TASK PROMPT -
From the listing below, restate word for word the lines from the line containing "left eye: (450, 205)" down through the line containing "right wrist: (250, 542)". Exclude pictures.
====== INFORMATION
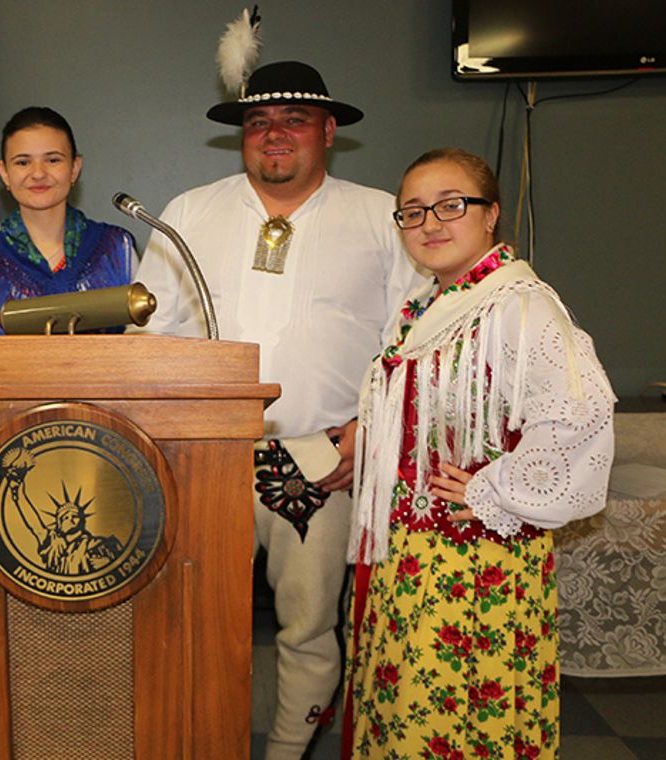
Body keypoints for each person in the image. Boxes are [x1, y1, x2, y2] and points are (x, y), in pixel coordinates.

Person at [133, 61, 426, 760]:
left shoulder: (380, 216)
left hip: (324, 456)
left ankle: (288, 753)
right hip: (206, 456)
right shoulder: (189, 212)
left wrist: (370, 432)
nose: (274, 135)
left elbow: (414, 338)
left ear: (328, 130)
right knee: (195, 621)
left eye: (294, 119)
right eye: (258, 122)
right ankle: (202, 742)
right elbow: (148, 334)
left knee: (307, 626)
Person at [343, 148, 614, 759]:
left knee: (457, 713)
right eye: (412, 212)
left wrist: (496, 490)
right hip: (412, 551)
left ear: (491, 215)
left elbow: (582, 408)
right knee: (410, 707)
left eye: (450, 205)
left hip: (474, 554)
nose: (430, 223)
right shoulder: (427, 307)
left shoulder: (517, 303)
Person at [0, 106, 136, 335]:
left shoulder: (116, 248)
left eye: (53, 160)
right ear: (4, 173)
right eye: (22, 162)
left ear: (74, 169)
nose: (38, 174)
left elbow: (145, 344)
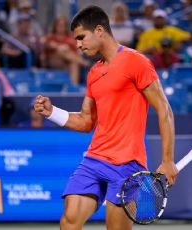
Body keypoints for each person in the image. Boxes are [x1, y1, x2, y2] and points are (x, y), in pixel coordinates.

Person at [34, 6, 177, 229]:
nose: (78, 45)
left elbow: (164, 110)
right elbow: (85, 121)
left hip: (127, 165)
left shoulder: (136, 62)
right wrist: (52, 112)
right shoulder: (93, 73)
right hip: (94, 159)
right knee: (69, 221)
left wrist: (167, 160)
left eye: (81, 37)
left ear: (99, 30)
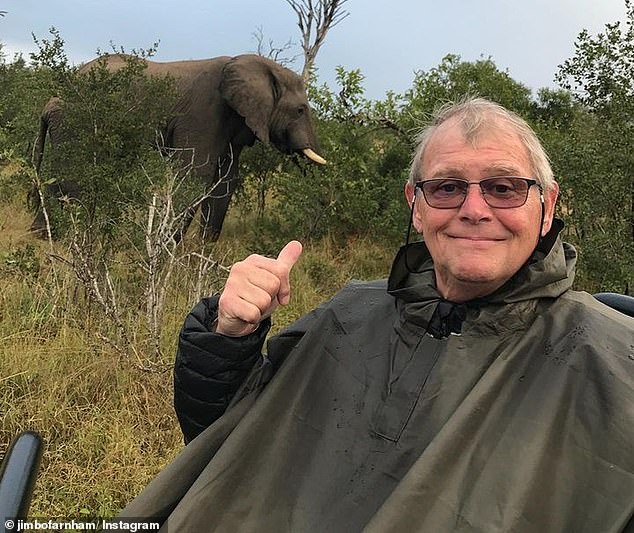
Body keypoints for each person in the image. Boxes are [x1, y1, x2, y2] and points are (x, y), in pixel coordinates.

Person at [119, 97, 634, 532]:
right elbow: (223, 435)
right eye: (447, 187)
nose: (475, 209)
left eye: (504, 188)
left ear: (547, 204)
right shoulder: (350, 310)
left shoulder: (612, 359)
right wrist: (228, 335)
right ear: (415, 203)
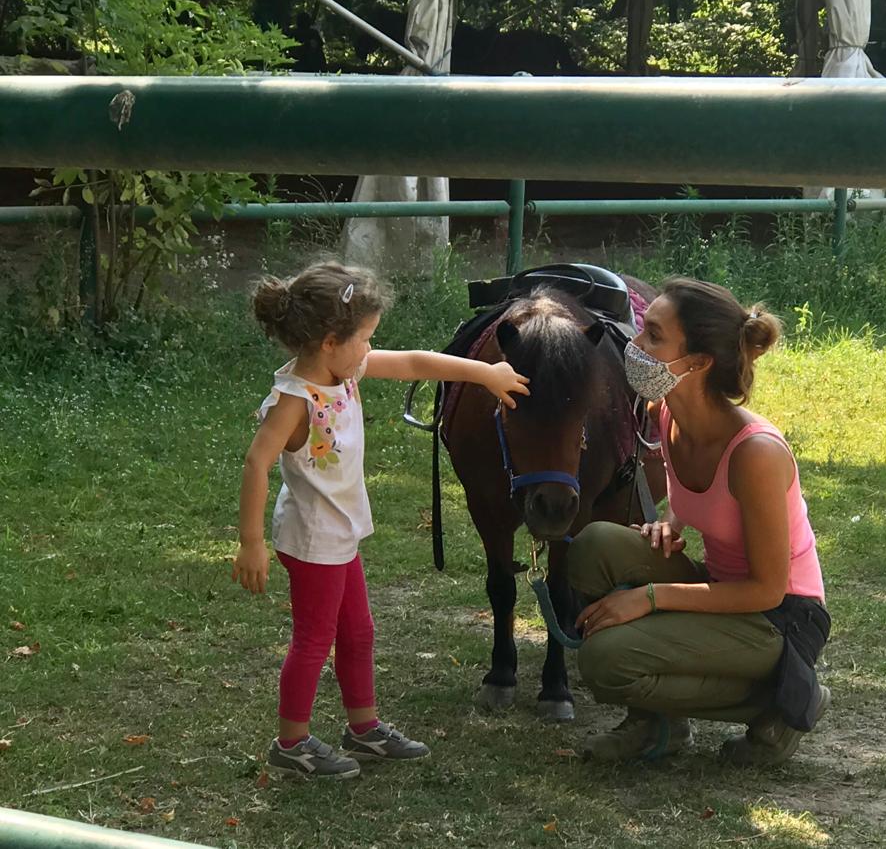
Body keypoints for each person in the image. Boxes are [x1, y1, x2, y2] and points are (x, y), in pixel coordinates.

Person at [232, 262, 530, 779]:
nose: (371, 347)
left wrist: (485, 372)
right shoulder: (296, 400)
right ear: (330, 342)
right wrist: (250, 542)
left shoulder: (343, 370)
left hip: (340, 533)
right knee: (314, 640)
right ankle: (291, 742)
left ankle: (363, 728)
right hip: (313, 540)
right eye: (366, 337)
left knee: (359, 632)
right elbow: (257, 462)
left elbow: (414, 363)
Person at [567, 276, 830, 765]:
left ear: (699, 363)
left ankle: (784, 701)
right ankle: (656, 724)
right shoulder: (666, 412)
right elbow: (695, 492)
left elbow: (768, 590)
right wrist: (672, 520)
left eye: (654, 336)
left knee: (606, 658)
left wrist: (649, 597)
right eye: (642, 328)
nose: (635, 345)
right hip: (726, 589)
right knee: (594, 545)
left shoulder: (756, 454)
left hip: (782, 617)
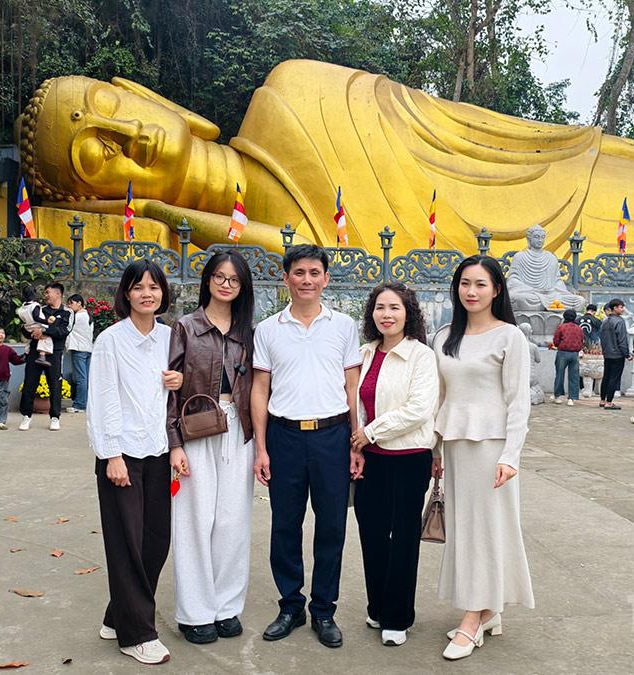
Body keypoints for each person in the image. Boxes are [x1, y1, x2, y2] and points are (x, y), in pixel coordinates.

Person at [252, 245, 363, 649]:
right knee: (285, 524)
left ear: (325, 279)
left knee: (332, 525)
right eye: (298, 273)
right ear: (286, 279)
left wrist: (356, 441)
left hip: (332, 437)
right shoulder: (267, 329)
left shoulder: (343, 326)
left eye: (314, 273)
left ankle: (323, 610)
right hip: (284, 437)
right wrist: (261, 448)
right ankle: (290, 606)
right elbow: (260, 390)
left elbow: (352, 387)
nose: (306, 280)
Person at [431, 256, 534, 661]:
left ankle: (473, 618)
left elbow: (518, 401)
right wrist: (435, 449)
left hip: (492, 447)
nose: (471, 292)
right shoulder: (443, 337)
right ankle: (488, 608)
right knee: (464, 530)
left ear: (496, 290)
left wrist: (511, 456)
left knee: (489, 529)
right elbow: (439, 397)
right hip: (455, 445)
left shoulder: (510, 336)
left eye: (480, 284)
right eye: (465, 284)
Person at [88, 261, 184, 665]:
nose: (147, 293)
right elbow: (103, 398)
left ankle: (117, 613)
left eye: (154, 287)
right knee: (126, 542)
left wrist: (178, 383)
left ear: (163, 293)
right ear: (125, 294)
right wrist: (111, 454)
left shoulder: (171, 337)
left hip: (159, 450)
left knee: (155, 540)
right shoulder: (110, 340)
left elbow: (181, 391)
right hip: (122, 453)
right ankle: (137, 633)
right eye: (138, 287)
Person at [166, 252, 257, 645]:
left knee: (233, 521)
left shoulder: (248, 333)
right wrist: (174, 444)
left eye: (233, 280)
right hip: (195, 427)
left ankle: (226, 605)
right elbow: (168, 389)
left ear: (242, 287)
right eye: (219, 277)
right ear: (207, 281)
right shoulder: (185, 327)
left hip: (237, 428)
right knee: (193, 520)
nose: (225, 284)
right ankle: (195, 611)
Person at [350, 282, 438, 647]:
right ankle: (377, 606)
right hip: (371, 460)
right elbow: (354, 402)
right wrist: (357, 443)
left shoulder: (421, 356)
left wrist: (371, 432)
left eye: (395, 308)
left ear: (408, 313)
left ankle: (398, 617)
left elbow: (419, 409)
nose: (387, 315)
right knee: (371, 534)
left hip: (407, 458)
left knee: (402, 539)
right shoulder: (365, 353)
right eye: (380, 307)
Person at [18, 283, 73, 431]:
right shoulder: (39, 309)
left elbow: (63, 330)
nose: (45, 295)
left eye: (48, 292)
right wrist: (33, 333)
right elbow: (24, 327)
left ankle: (55, 417)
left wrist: (45, 330)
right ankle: (26, 416)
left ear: (58, 293)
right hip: (35, 351)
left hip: (55, 353)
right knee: (29, 383)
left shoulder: (67, 312)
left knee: (55, 385)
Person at [599, 299, 631, 411]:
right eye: (621, 307)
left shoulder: (605, 321)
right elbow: (622, 340)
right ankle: (609, 402)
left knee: (606, 376)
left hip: (607, 353)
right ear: (615, 308)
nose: (622, 309)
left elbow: (602, 339)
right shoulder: (619, 321)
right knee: (614, 378)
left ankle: (602, 400)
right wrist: (626, 354)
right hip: (617, 354)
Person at [65, 294, 93, 414]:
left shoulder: (78, 316)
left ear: (79, 303)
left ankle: (80, 405)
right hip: (87, 349)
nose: (69, 306)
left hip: (78, 349)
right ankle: (84, 403)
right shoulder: (87, 315)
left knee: (80, 378)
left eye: (71, 303)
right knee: (85, 377)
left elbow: (68, 328)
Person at [552, 309, 585, 405]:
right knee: (574, 376)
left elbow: (556, 341)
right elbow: (582, 340)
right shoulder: (579, 328)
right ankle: (572, 398)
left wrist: (559, 345)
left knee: (559, 374)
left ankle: (558, 396)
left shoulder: (561, 327)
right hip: (574, 354)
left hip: (562, 353)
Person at [16, 286, 54, 368]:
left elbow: (22, 319)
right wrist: (47, 321)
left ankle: (26, 354)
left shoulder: (22, 307)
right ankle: (42, 356)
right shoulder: (35, 305)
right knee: (46, 338)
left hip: (28, 326)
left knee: (29, 341)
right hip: (37, 325)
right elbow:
============
THE ANSWER -
left eye: (450, 205)
left hip: (474, 554)
nose: (430, 223)
right shoulder: (427, 307)
left shoulder: (517, 303)
Person at [0, 106, 136, 335]:
left shoulder: (116, 248)
left eye: (53, 160)
right ear: (4, 173)
right eye: (22, 162)
left ear: (74, 169)
nose: (38, 174)
left elbow: (145, 344)
Body keypoints for each person in the image. Boxes are [x1, y1, x2, y2] and points are (x, y), in pixel coordinates.

Person at [34, 6, 177, 229]:
nose: (78, 45)
left elbow: (164, 110)
right elbow: (85, 121)
left hip: (127, 165)
left shoulder: (136, 62)
right wrist: (52, 112)
right shoulder: (93, 73)
right hip: (94, 159)
right knee: (69, 221)
left wrist: (167, 160)
left eye: (81, 37)
left ear: (99, 30)
Body keypoints for each person in the image. Boxes are [x1, y1, x2, y2] and points are (x, y), in pixel coordinates.

Person at [119, 97, 634, 532]:
right elbow: (223, 435)
right eye: (447, 187)
nose: (475, 209)
left eye: (504, 188)
left ear: (547, 204)
right shoulder: (350, 310)
left shoulder: (612, 359)
right wrist: (228, 335)
right ear: (415, 203)
Body keypoints for each person in the image. Boxes are [x1, y1, x2, y2] and points are (x, y), in pixel coordinates.

Person at [232, 262, 530, 779]:
nose: (371, 347)
left wrist: (485, 372)
right shoulder: (296, 400)
right ear: (330, 342)
right wrist: (250, 542)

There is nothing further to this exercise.